[[ Extracted material open ]]

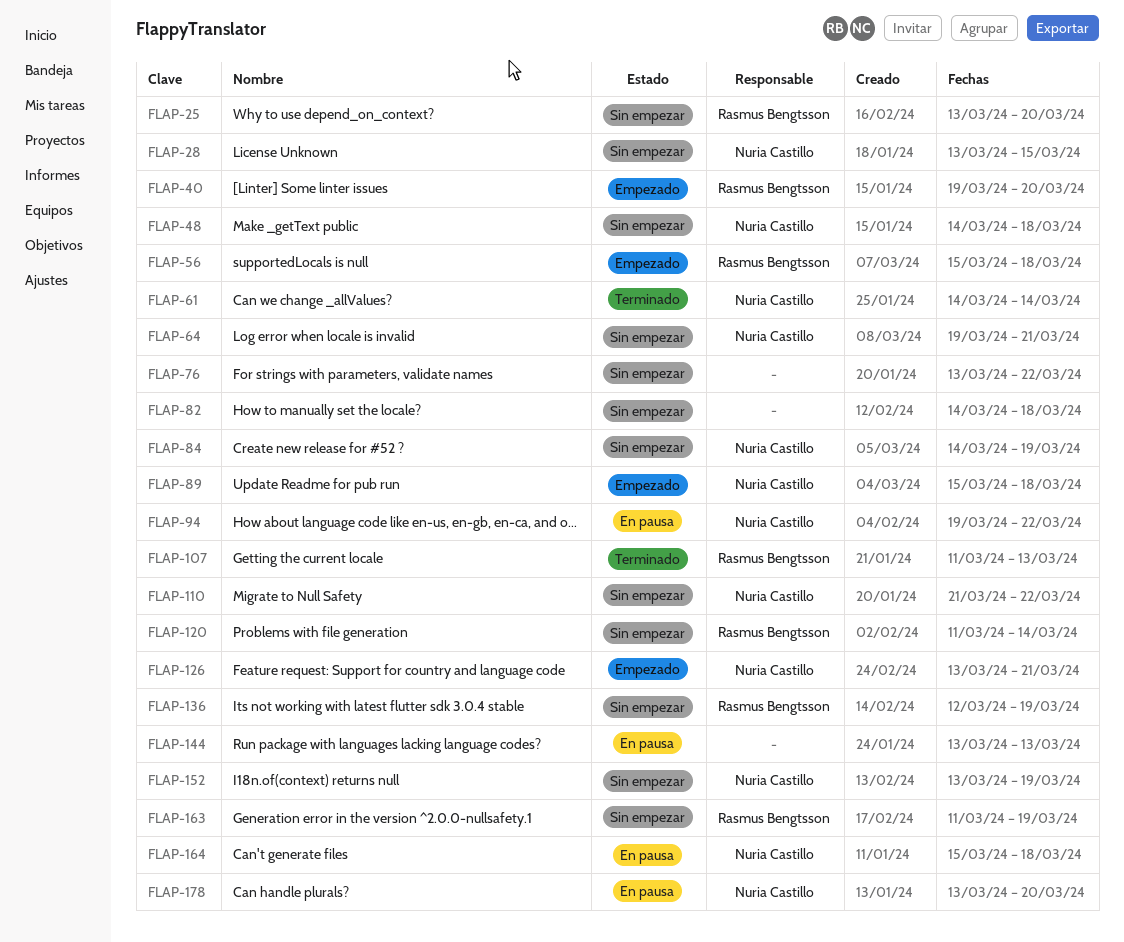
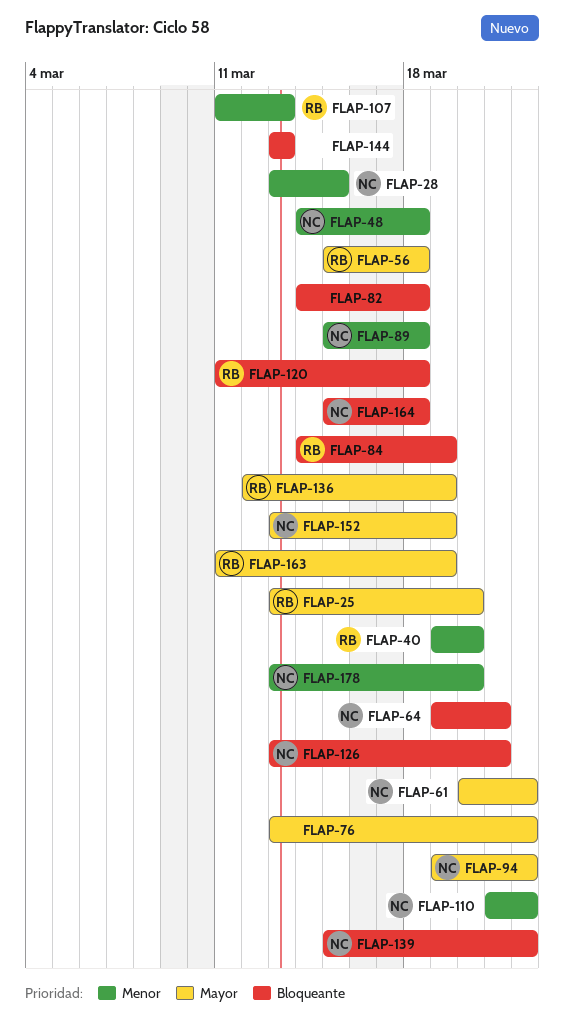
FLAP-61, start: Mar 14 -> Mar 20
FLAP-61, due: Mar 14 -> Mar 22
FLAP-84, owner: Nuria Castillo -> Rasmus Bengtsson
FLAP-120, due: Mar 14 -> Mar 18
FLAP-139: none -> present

[[ Extracted material closed ]]

-- Your instructions --
Please give a word-for-word repetition of the lines from the one containing "FLAP-61, due: Mar 14 -> Mar 22" through the last line of the data above, including both, and nothing besides.

-- Answer section --
FLAP-61, due: Mar 14 -> Mar 22
FLAP-84, owner: Nuria Castillo -> Rasmus Bengtsson
FLAP-120, due: Mar 14 -> Mar 18
FLAP-139: none -> present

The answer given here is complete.